Zeven jaar cel geëist tegen hoofdverdachte mensenhandelzaak
Het Openbaar Ministerie (OM) Oost-Nederland heeft zeven jaar celstraf geëist tegen een 30-jarige man uit Apeldoorn voor de rol die hij zou hebben gehad bij de seksuele uitbuiting van twee vrouwen uit Hongarije in de periode van juni 2020 tot september 2020.
De man zou de vrouwen onder meer hebben bedreigd en mishandeld. Het OM ziet hem als de belangrijkste verdachte in deze mensenhandelzaak waarin in totaal vijf personen terecht staan.
Behalve de 30-jarige man uit Apeldoorn, stonden eerder al een 29-jarige man en een 31-jarige vrouw uit Apeldoorn, een 24-jarige man uit de gemeente Ede en een 29-jarige man uit Hongarije voor de rechter. Hun zaken dienden begin februari voor de rechtbank Arnhem. Tegen hen eiste de officier van justitie respectievelijk celstraffen van zes jaar, vijf jaar, vijf jaar en drie jaar.
De vijf zouden ieder een eigen rol hebben gehad bij de seksuele uitbuiting. Voor alle verdachten geldt dat zij stelselmatig een diepe inbreuk hebben gemaakt op de menselijke waardigheid van beide slachtoffers, aldus de officier van justitie tijdens eerdere zittingen.
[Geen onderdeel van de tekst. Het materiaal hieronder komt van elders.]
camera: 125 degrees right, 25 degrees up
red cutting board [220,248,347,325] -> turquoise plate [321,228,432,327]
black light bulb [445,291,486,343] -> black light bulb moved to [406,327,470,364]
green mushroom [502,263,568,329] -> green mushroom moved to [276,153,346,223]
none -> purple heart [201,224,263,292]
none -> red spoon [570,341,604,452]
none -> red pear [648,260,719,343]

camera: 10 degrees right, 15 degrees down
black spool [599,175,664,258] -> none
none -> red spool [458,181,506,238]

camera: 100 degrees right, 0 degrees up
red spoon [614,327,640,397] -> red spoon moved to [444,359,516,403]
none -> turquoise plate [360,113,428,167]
De man uit Hongarije zou de vrouwen hebben benaderd om voor een periode van twee weken in Nederland te gaan werken. Ook zou hij de vrouwen, samen met de verdachte uit de gemeente Ede, hebben bewaakt, zodat ze niet konden vluchten. Andere verdachten zouden locaties hebben geregeld waar de vrouwen moesten werken, en de 31-jarige vrouw uit Apeldoorn zou foto’s van hen hebben gemaakt voor sekswebsites.
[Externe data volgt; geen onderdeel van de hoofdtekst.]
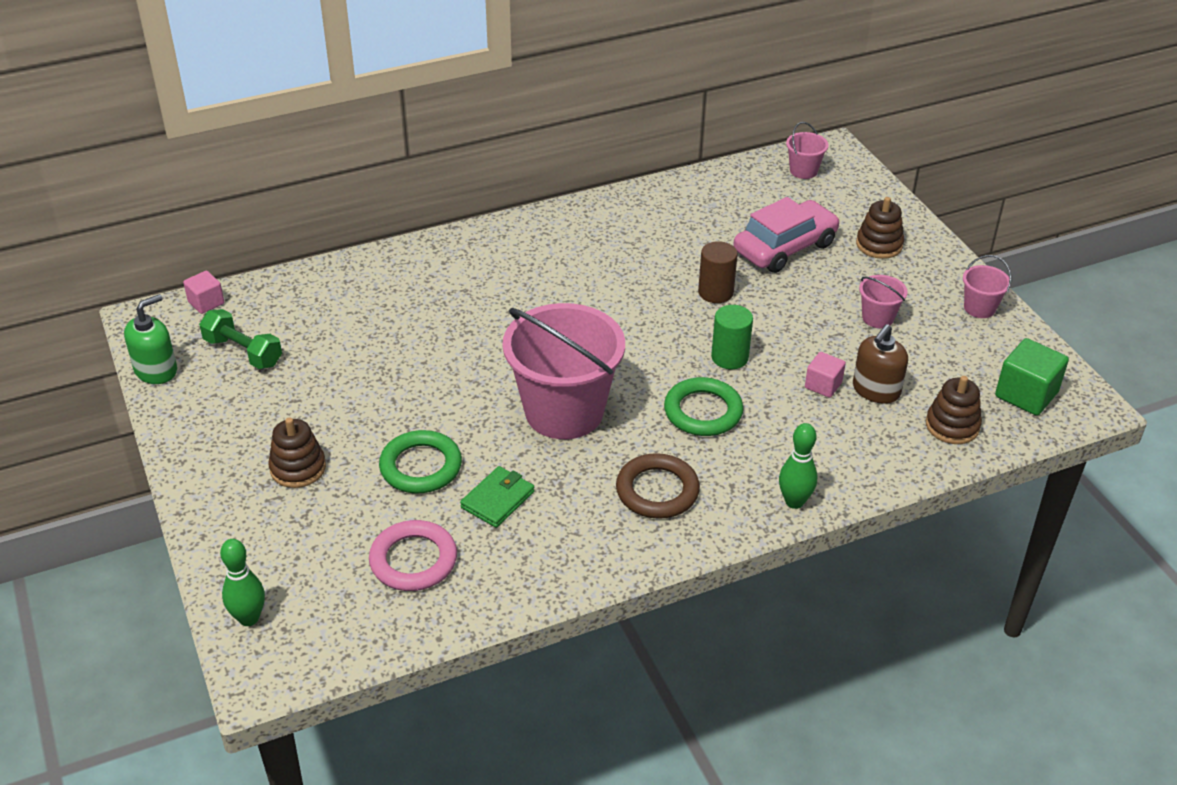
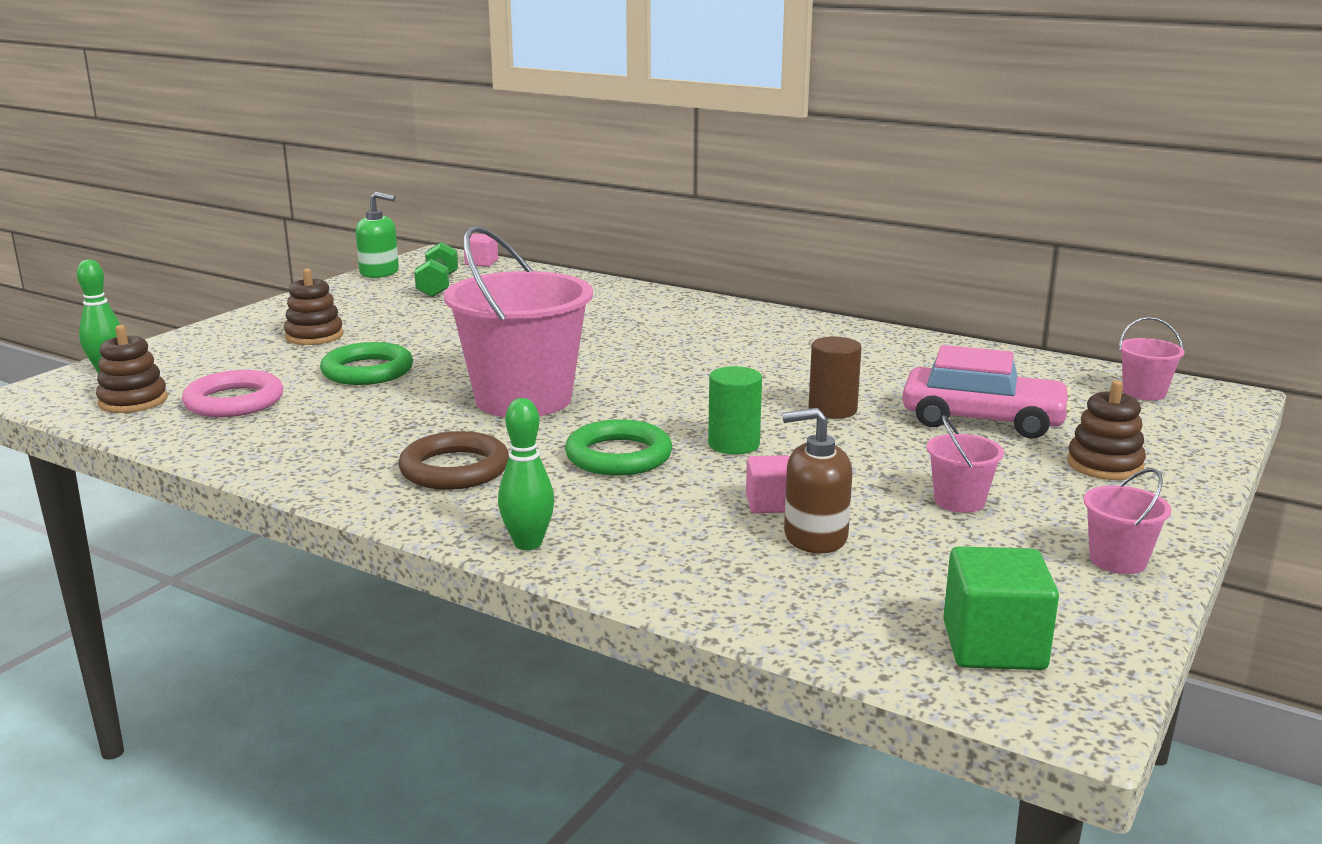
camera: 55 degrees right, 20 degrees down
green wallet [460,466,534,528] -> none
brown stacking toy [926,376,982,444] -> brown stacking toy moved to [96,325,168,413]

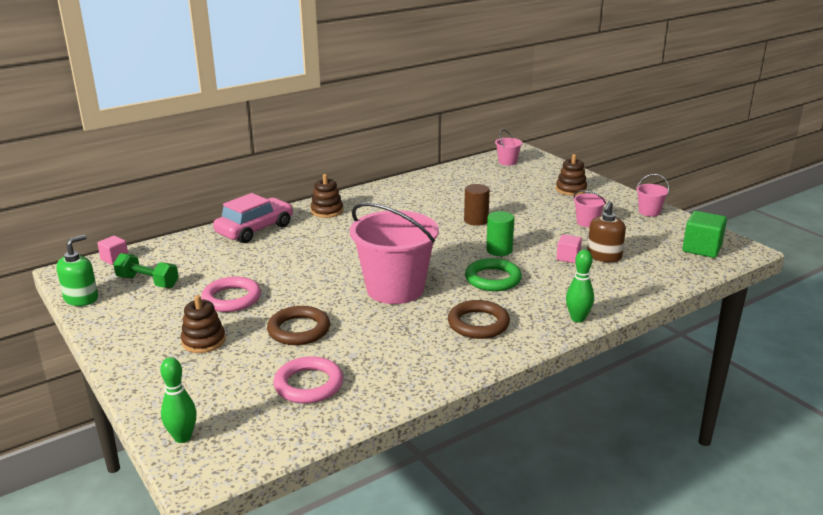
camera: 65 degrees left, 5 degrees up
brown stacking toy [96,325,168,413] -> brown stacking toy moved to [311,174,343,218]
green ring [320,342,413,385] -> brown ring [267,306,330,345]
pink car [902,345,1071,439] -> pink car moved to [213,193,293,243]
none -> pink ring [201,277,261,312]

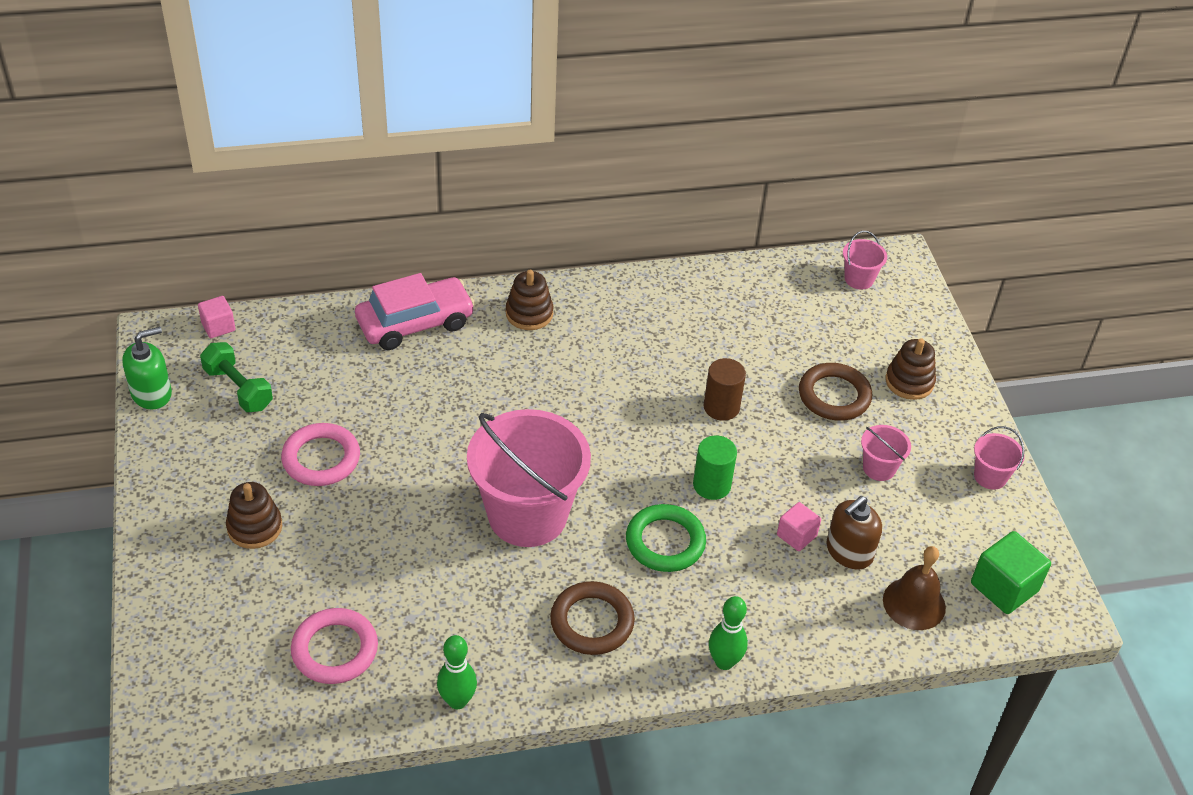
camera: 20 degrees right, 20 degrees up
green bowling pin [160,357,197,443] -> green bowling pin moved to [437,635,477,709]
brown ring [267,306,330,345] -> brown ring moved to [799,363,872,421]
none -> brown bell [883,546,946,630]

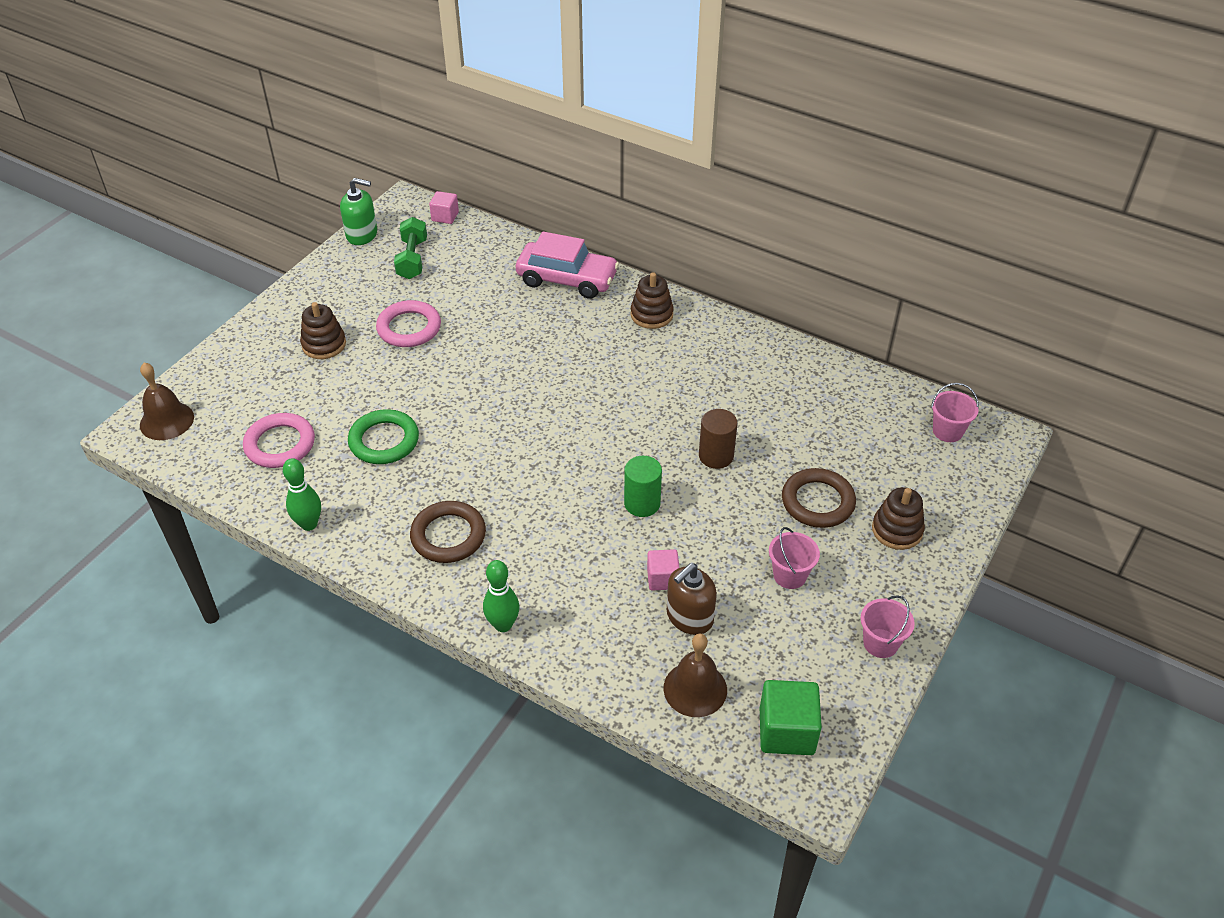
camera: 45 degrees right, 0 degrees up
pink bucket [467,409,591,547] -> none
green ring [626,504,706,572] -> green ring moved to [348,409,419,464]
brown soap dispenser [827,496,882,570] -> brown soap dispenser turned 45 degrees counterclockwise [667,563,717,635]
none -> brown bell [140,362,194,440]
Het OM ziet de 30-jarige als de persoon die bovenaan stond in de hiërarchie en leiding gaf aan de uitvoering van de seksuele uitbuiting van beide slachtoffers. Ook wordt hij verdacht van witwasssen. Daarvoor staat de man nog op een later moment terecht.
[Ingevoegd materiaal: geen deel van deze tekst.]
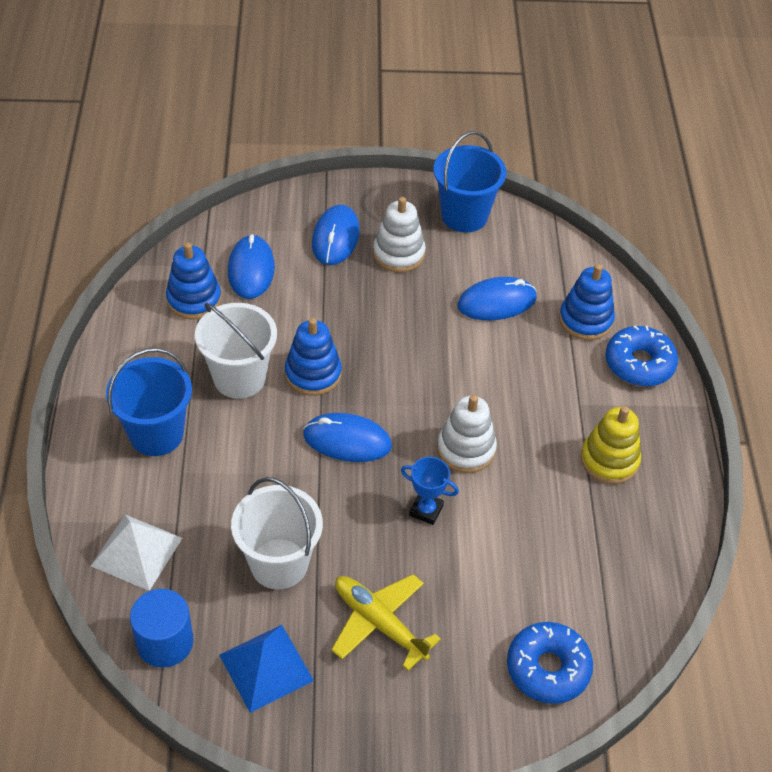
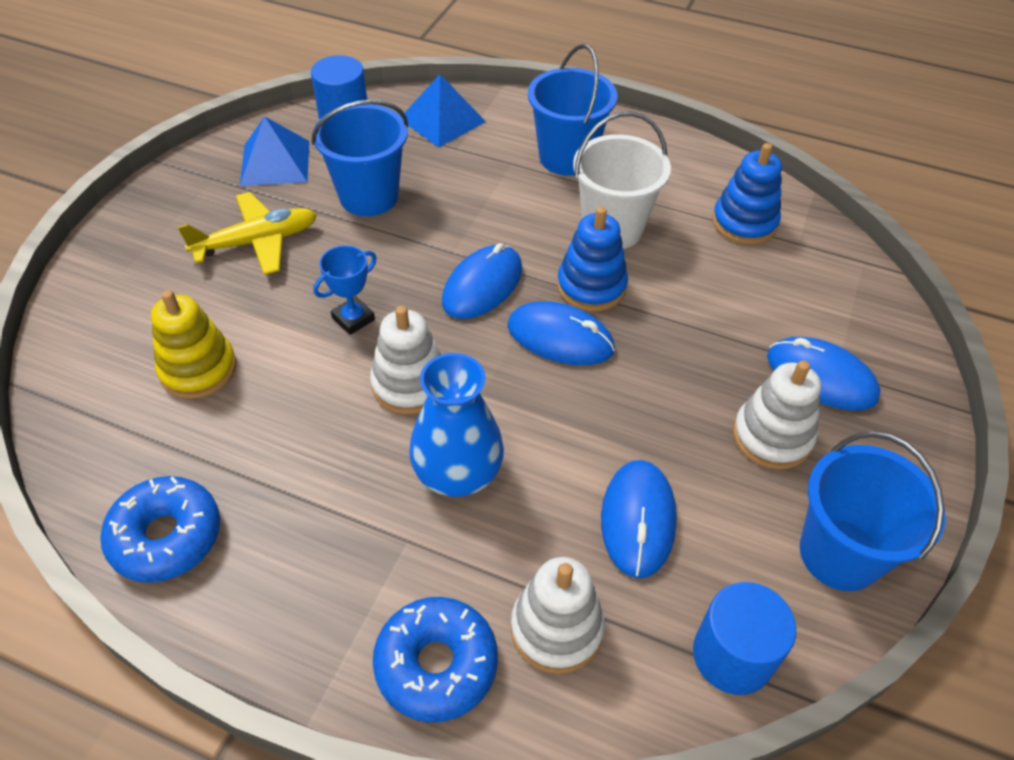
camera: 115 degrees right, 0 degrees up
white pyramid [91,515,182,591] -> blue pyramid [404,74,486,147]
blue mouse [228,234,275,299] -> blue mouse moved to [507,301,615,365]
white bucket [231,477,323,589] -> blue bucket [311,100,408,216]
blue donut [507,622,593,704] -> blue donut moved to [100,476,220,583]
blue stacking toy [559,264,615,340] -> white stacking toy [510,557,605,674]
yellow stacking toy [580,406,641,484] -> yellow stacking toy moved to [151,290,237,399]
none -> blue vase [409,353,504,497]
none -> blue cylinder [693,582,796,695]

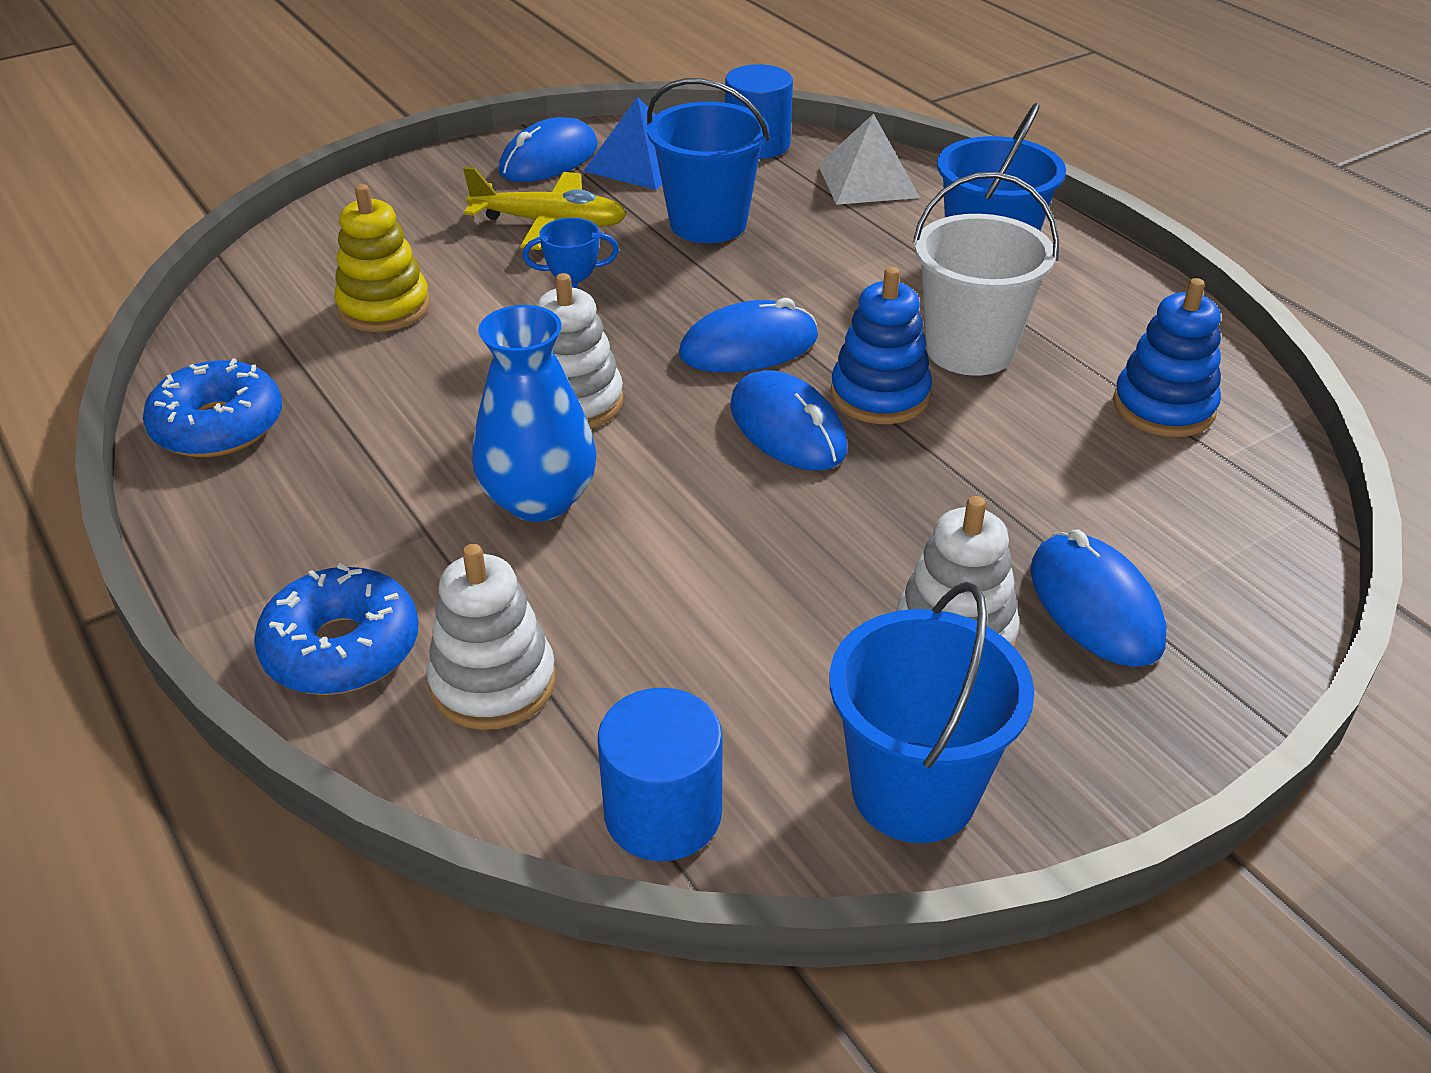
camera: 35 degrees right, 10 degrees down
blue pyramid [404,74,486,147] -> white pyramid [818,114,920,205]
blue mouse [601,460,677,578] -> blue mouse moved to [499,117,598,182]

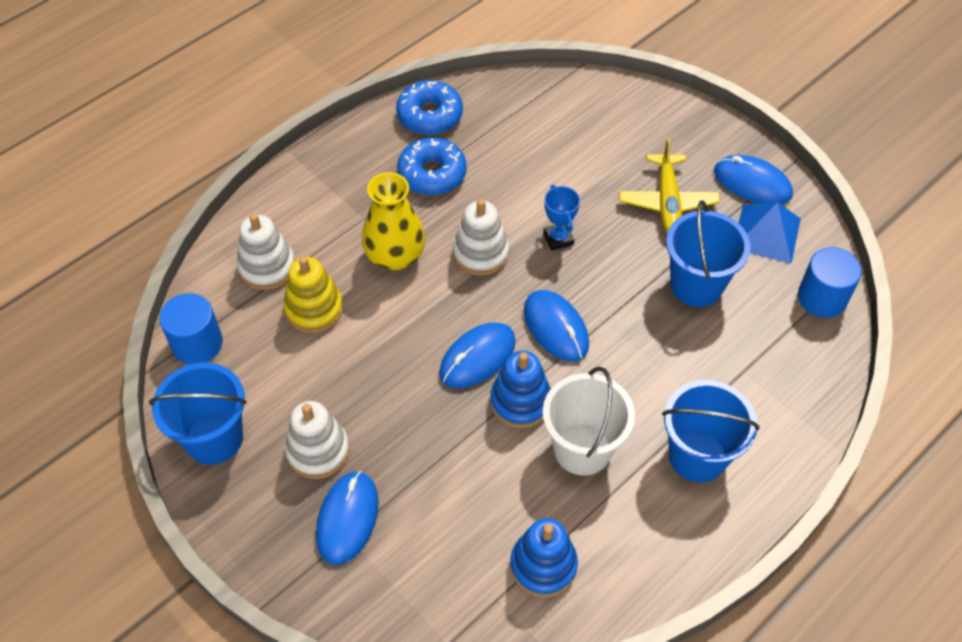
camera: 80 degrees right, 15 degrees up
blue donut [254,563,419,695] -> blue donut moved to [397,137,467,195]
yellow stacking toy [334,184,430,332] -> yellow stacking toy moved to [283,257,343,333]
blue vase [472,305,596,522] -> yellow vase [362,172,425,270]
white pyramid [818,114,920,205] -> none
blue mouse [1030,529,1167,667] -> blue mouse turned 45 degrees counterclockwise [316,471,379,565]

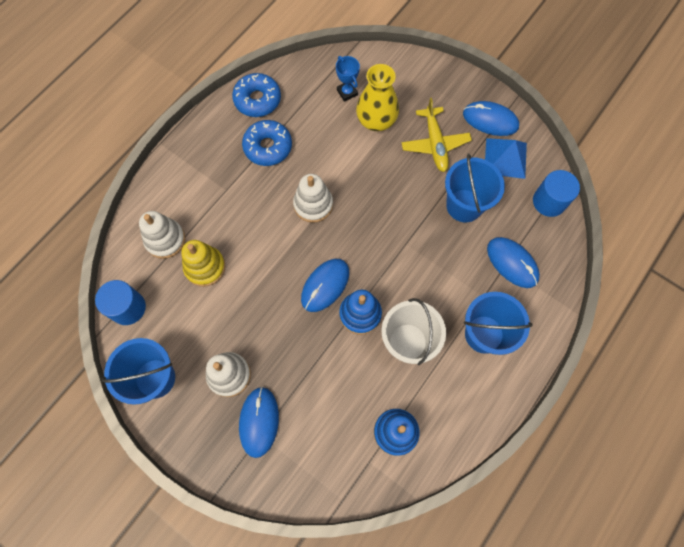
camera: 10 degrees left, 15 degrees up
yellow vase [362,172,425,270] -> yellow vase moved to [356,64,399,131]
blue mouse [524,290,589,362] -> blue mouse moved to [487,237,540,288]
blue trophy [543,185,580,251] -> blue trophy moved to [336,56,360,102]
De slachtoffers hebben verklaard dat ze kort na aankomst in Nederland hun vrijheid zijn verloren en geen zeggenschap meer hadden over waar, wanneer en hoe zij hun werk wilden verrichten.
De zaak kwam aan het licht nadat het Hongaarse consulaat op 1 september 2020 bij de politie had gemeld dat er contact was geweest met een vrouw die zei dat haar dochter tegen haar wil werd vastgehouden in een woning in Voorthuizen en dat ze werd gedwongen tot prostitutie.